Do not encode length constraints inside regex patterns. Keep patterns focused on character sets and structural rules.

Example: VIN

A VIN is 17 characters and excludes I, O, Q.

vin:
  type: string
  pattern: ^[A-HJ-NPR-Z0-9]+$
  minLength: 17
  maxLength: 17

Required vs Nullable (Critical)

Required fields MUST NOT be nullable.

  • required means the field must always exist
  • nullable means null is a meaningful value

Combining them destroys intent and leads to undefined behavior.
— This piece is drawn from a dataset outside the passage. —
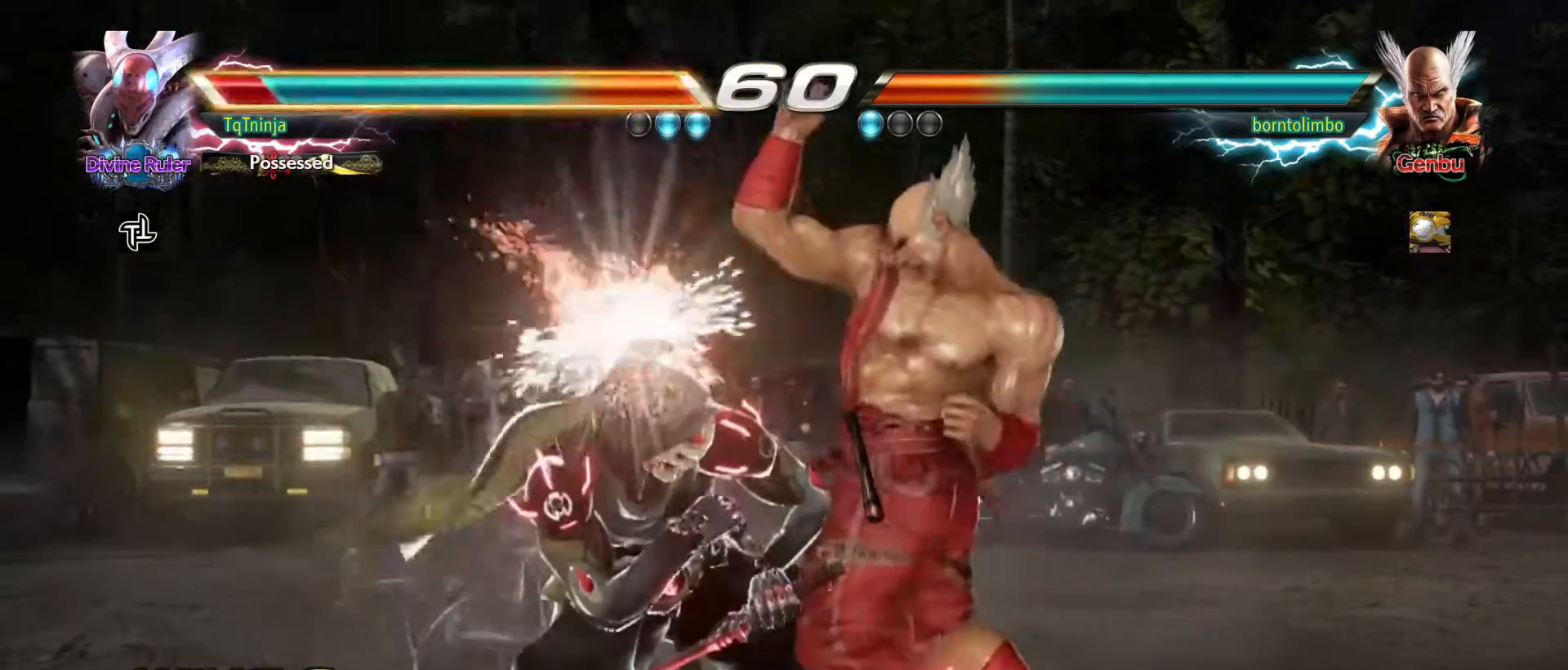
{"buttons": [], "left_stick": "center", "events": []}
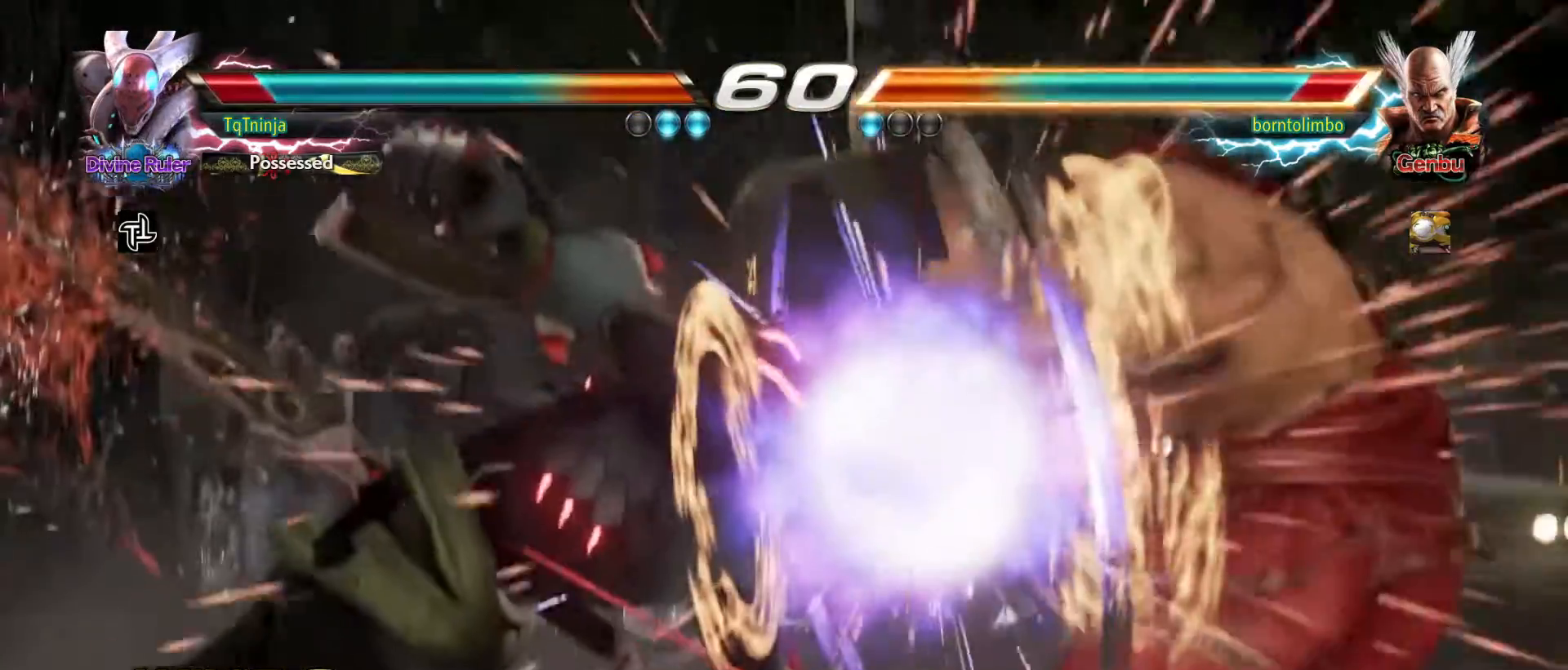
{"buttons": [], "left_stick": "center", "events": []}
If a field must always exist, it must also always have a value.


PUT vs PATCH

  • PUT

    • Full replacement
    • All required fields must be present
    • Rarely appropriate at top-level resources
  • PATCH

    • Partial update
    • Missing fields are untouched
    • null may indicate explicit deletion

Apistry strongly favors PATCH semantics.


Identifiers

  • IDs should be immutable
  • IDs should be server-owned by default
  • IDs should be marked readOnly where possible
  • Sub-resources MUST have identifiers to support mutation

Avoid client-generated IDs unless the contract explicitly requires them.


Arrays vs Sub-Resources

  • Arrays are appropriate for:

    • small, bounded sets
    • value objects
  • Sub-resources are appropriate for:

    • large collections
    • independently addressable items
    • mutable child entities

Apistry supports only one level of sub-resource nesting by design.


Read-Only and Write-Only Fields

  • Use readOnly for server-managed fields
  • Use writeOnly for sensitive inputs

Do not attempt to update readOnly fields, including within nested objects.


Bulk Operations (Use Carefully)

Bulk update and delete operations:

  • are intentionally constrained
  • require explicit filters
  • do not support implicit fan-out semantics

Design contracts assuming explicit intent.


Naming Discipline

  • Resource names should be plural
  • Sub-resource names should be plural
  • Avoid multi-path ambiguity

Consistency here prevents routing and lifecycle ambiguity.